With conservatives in the majority, the court said that the Clean Air Act does not give the EPA broad authority to regulate greenhouse gas emissions from power plants.
The court’s ruling could complicate the administration’s plans to combat climate change. Its proposal to regulate power plant emissions is expected by the end of the year.
President Joe Biden aims to cut the nation’s greenhouse gas emissions in half by the end of the decade and to have an emissions-free power sector by 2035. Power plants account for roughly 30% of carbon dioxide output.
The justices heard arguments in the case on the same day that a United Nations panel’s report warned that the effects of climate change are about to get much worse, likely making the world sicker, hungrier, poorer, and more dangerous in the coming years.
The power plant case has a long and complicated history that begins with the Obama administration’s Clean Power Plan. That plan would have required states to reduce emissions from the generation of electricity, mainly by shifting away from coal-fired plants.
But that plan never took effect. Acting in a lawsuit filed by West Virginia and others, the Supreme Court blocked it in 2016 by a 5-4 vote, with conservatives in the majority.
With the plan on hold, the legal fight over it continued.
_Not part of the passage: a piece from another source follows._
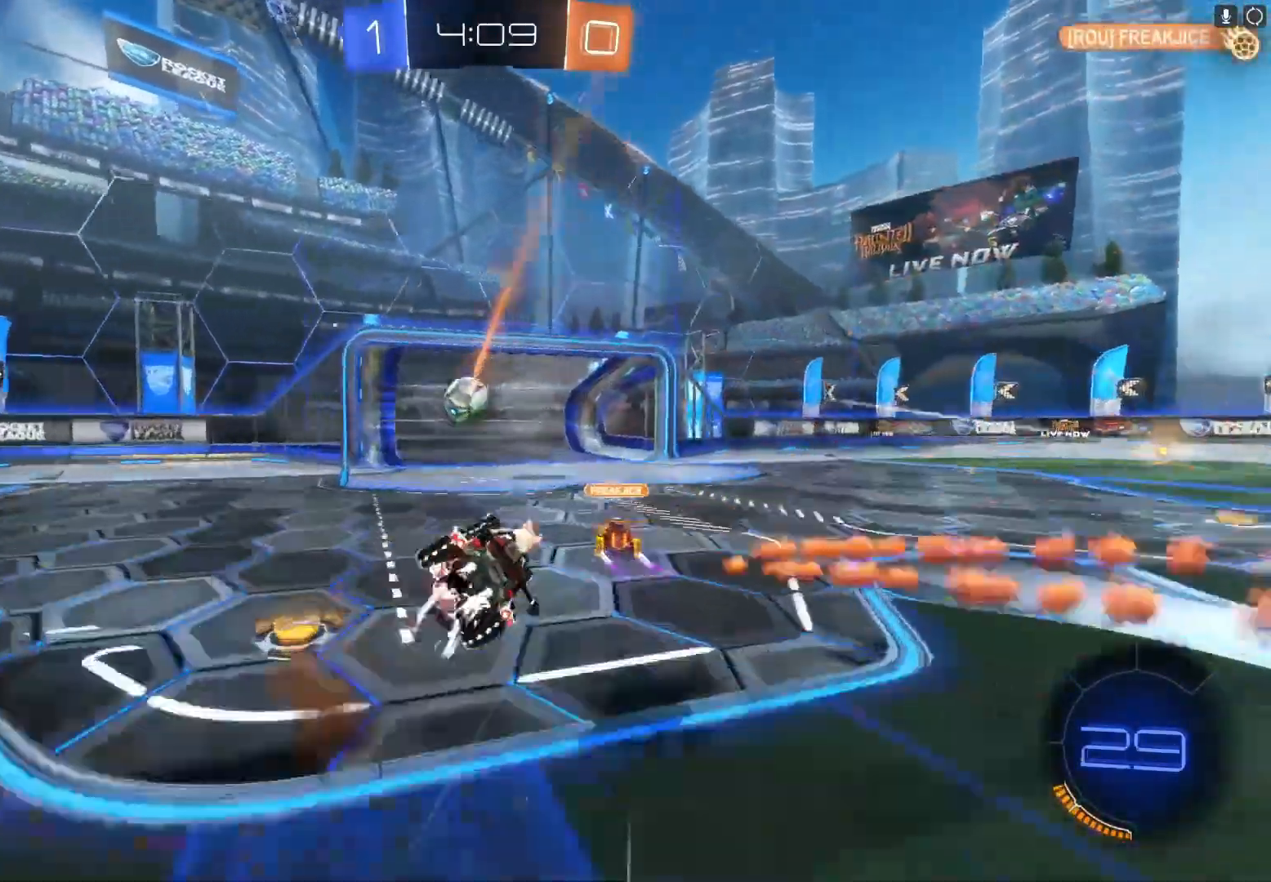
{"buttons": ["R1"], "left_stick": "right", "events": [[33, "A", "up"], [33, "B", "up"], [33, "X", "up"], [33, "Y", "up"], [200, "L1", "down"], [200, "R2", "up"], [333, "L1", "up"], [433, "R1", "down"]]}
But after President Donald Trump took office, the EPA repealed the Obama-era plan. The agency argued that its authority to reduce carbon emissions was limited, and it devised a new plan that sharply reduced the federal government’s role in the issue.
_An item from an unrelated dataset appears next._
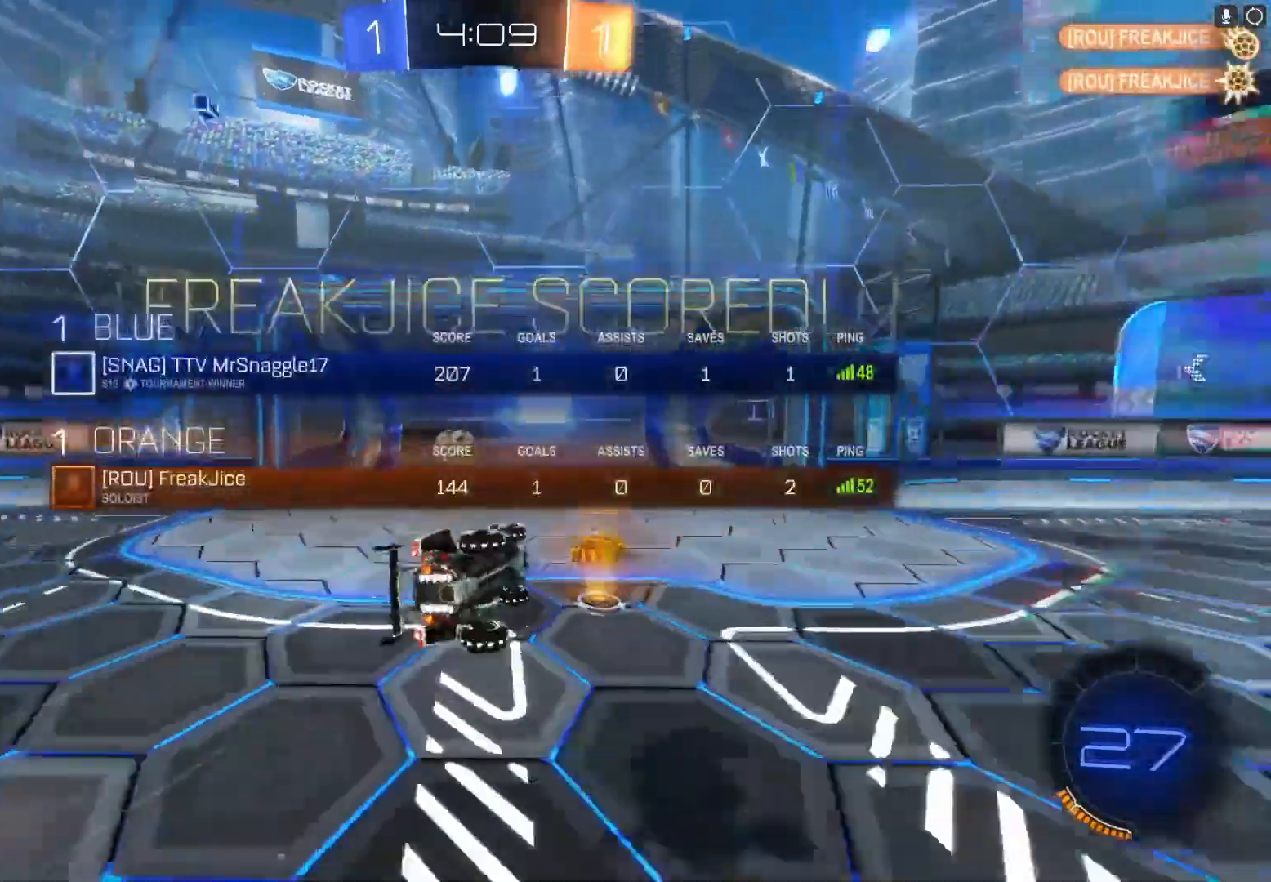
{"buttons": ["R1"], "left_stick": "right", "events": [[67, "R1", "up"], [267, "L1", "down"], [433, "L1", "up"], [467, "R1", "down"]]}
New York, 21 other mainly Democrat-led states, the District of Columbia, and some of the nation’s largest cities sued over the Trump plan. The federal appeals court in Washington ruled against both the repeal and the new plan, and its decision left nothing in effect while the new administration drafted a new policy.
The reductions sought in the Obama plan by 2030 already have been achieved through the market-driven closure of hundreds of coal plants.
Power plant operators serving 40 million people called on the court to preserve the companies’ flexibility to reduce emissions while maintaining reliable service. Prominent businesses that include Apple, Amazon, Google, Microsoft, and Tesla also backed the administration.
A total of 19 mostly Republican-led states and coal companies led the fight at the Supreme Court against broad EPA authority to regulate carbon output.